The FTC just announced final updates to its telemarketing sales rules, including an important revision that will help protect small businesses from scammers who make false statements on B2B calls. But that’s not all. The FTC also announced a proposed amendment to the TSR that would extend coverage to inbound telemarketing calls involving technical support services, another call that causes harm to consumers.
First, review compliance. The Telemarketing Sales Rule has been in place since 1995 and applies to virtually all telemarketing activities, whether in the United States or making international sales calls to U.S. consumers. With limited exceptions, this rule applies to outbound calls made by telemarketers to consumers. The TSR makes it illegal to call most numbers on the Do Not Call Registry. It also bans the use of most prerecorded messages (robocalls), regardless of whether the number is on the Do-Not-Call registry. Additionally, telemarketers must make required disclosures during sales calls and are prohibited from making certain misrepresentations.
TSR New Final Amendment
The FTC regularly reviews the rules it enforces to ensure they keep pace with technological developments and changes in the marketplace. The just-announced amendments covering telemarketing protections against misrepresentations that B2B has called for are the result of a careful look at the current telemarketing landscape and a process of reviewing the public comments we received.
The original telemarketing sales rules did not cover business-to-business calls. The only exception was calls selling office and cleaning supplies—a category of B2B solicitations that the FTC deemed at the time “by far the most important business-to-business issue area.” Ask a small business owner today and they’ll likely tell you that scammers are reaching far beyond toner and paper towels, which is why the new final rule expands the prohibition against misrepresentation to include B2B telemarketing.
The final rule also modifies recordkeeping requirements for telemarketers. Let’s be clear: this isn’t just a paperwork issue. The updated recordkeeping requirements are directly related to the tools the FTC needs to respond to fraudsters taking advantage of new technologies to deceive and abuse consumers. The rule is explained as follows:
“Advances in technology have made it easier and cheaper for unscrupulous telemarketers to engage in illegal telemarketing, leading to a surge in spam calls. Bad actors are hiding their identities by using technology to ‘spoof’ or spoof call numbers,” the Commission said. It is more difficult to identify the responsible parties or obtain records of their illegal telemarketing activities. Technology also allows these bad actors to operate from anywhere in the world, creating additional challenges for the Commission’s enforcement efforts. “
To address these issues, the final rule requires telemarketers and sellers to preserve new categories of messages, which will make it more difficult for scammers to harm consumers and disappear into digital oblivion. An important tool in this fight is a new requirement that telemarketers and salespeople keep “call detail records” — including the date, time, duration of the call and the disposition of each call, or the number of calls made and received Number record. And, in case there was any doubt, the final rule also states that recordkeeping requirements apply to records related to companies that use artificial intelligence to imitate or clone voices used in telemarketing conversations. In fact, all provisions of the TSR apply to AI-enabled calls.

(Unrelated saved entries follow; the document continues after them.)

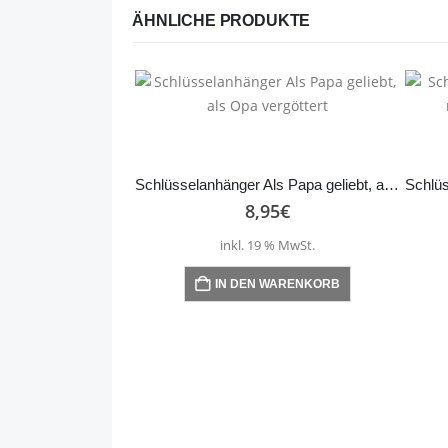
ÄHNLICHE PRODUKTE
Schlüsselanhänger Als Papa geliebt, als Opa vergöttert
8,95
€
inkl. 19 % MwSt.
IN DEN WARENKORB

The final rule will take effect 30 days after publication in the Federal Register. The call detail recording requirements will take effect 180 days after publication.
Notice of Proposed Rulemaking Regarding Technical Support Services
The FTC also just issued a notice of proposed rulemaking to expand the scope of TSR to cover inbound telemarketing calls from consumers to technical support services. Some tech support scams start by calling consumers to warn them that their computers are infected. Other scammers use fake screen pop-up “alerts” to direct consumers to call a phone number to resolve purportedly serious problems with their computers. There are also scammers who pay security software companies so that when consumers call to activate their services, they are met by scammers who sell them unnecessary products.
Tech support scams are particularly harmful to older consumers, with those over 60 years old five times more likely than younger consumers to report financial losses from this form of fraud. But there is no doubt that scammers’ tactics have become so sophisticated that consumers of all ages are being victimized by a type of scam that one industry group has described as a “significant threat to consumers and businesses.”
You’ll need to read the proposed rulemaking for the details, but the main reason for the proposal is to give the FTC the legal tools it needs to crack down on tech support scammers in the wallet. The amendment would allow the FTC to ask courts to impose civil penalties and order restitution, creating a financial disincentive to this form of fraud and providing a means for injured consumers to receive refunds.
We want to hear what you think about the FTC’s proposal to take the fight against tech support scams to the next level. Once the notice of proposed rulemaking is published in the Federal Register, you will have 60 days to submit public comments.